Question is, who is their target customer? The two groups that would pay that much, small mom and pop businesses and enterprise customers, are unlikely to choose Crissic because they gravitate towards the familiar so the mom and pops will go to GoDaddy and Hostgator and enterprise customers will go to a cloud solution like AWS, a managed solution like Rackspace, or a VMWare solution like Peer1's Mission Critical Cloud.
My biggest question though has to do with the use of a Missouri LLC instead of the parent company (
TOS: "
Crissic Solutions, LLC agrees to furnish services",). Domain is registered to Quadranet but all of the customer agreements are with the Missouri LLC. My guess would be someone was too lazy to update the legal docs with the new owner's name but who knows. The bare bones TOS issues alone (Missouri LLC, no mention of venue/jurisdiction etc) would scare off most enterprise customers.
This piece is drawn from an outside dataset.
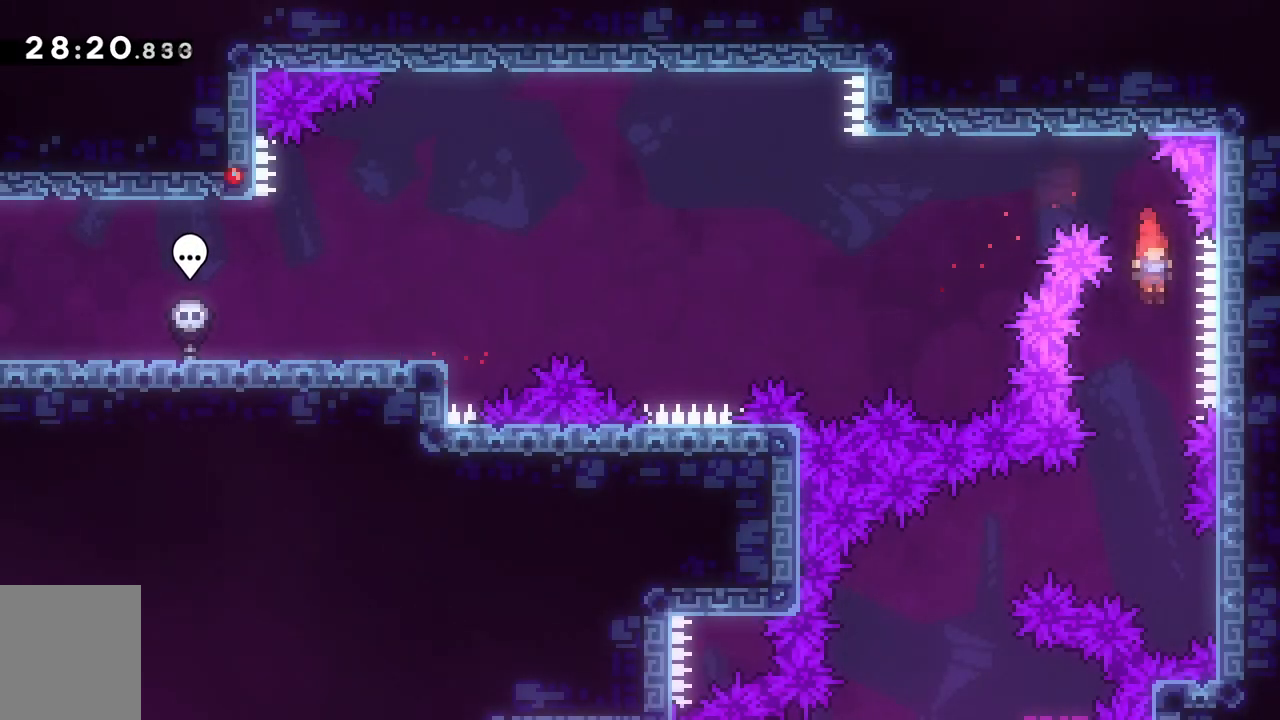
{"keys": ["d", "grab"], "events": [[334, "d", "down"], [384, "grab", "down"]]}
There is also the dishonesty factor which would come to light and scare away any potential enterprise customer when they did their due diligence and came across statements like this on the about us page:
Crissic has over 10 years of industry experience
Dustin needs to expand on that with details of the 10 years if he's going to use the full "10 years of industry experience" as a marketing tool:
"a fifteen year old who liked to brag about hacking his classmates and school teachers started a hosting company from his classroom called Crissic and then ran out of money, shut down, left customers stranded, and disappeared for four years only to come back and after a couple more years sell everything off and customers suffered once again...
A few kids pissed me off, so I deleted their work for their classes(they finally got smart and had a memory stick on them constantly HA). So they started questioning me. How did I find access to the student files, how did I know what I was doing, how did I know how to use Command Promt, how did I know this, how did I get around the firewall. It was rather stupid.
They basically locked my account down. I still got away with all the same crap, but they never realized it.
A teacher pissed me off, I figured out her password — it was the same as her login (lastname first initial). So her login name was bawdenj, so her pass was bawdenj. 2 days before the end of the term, I “accidently” deleted her files, grades, everything.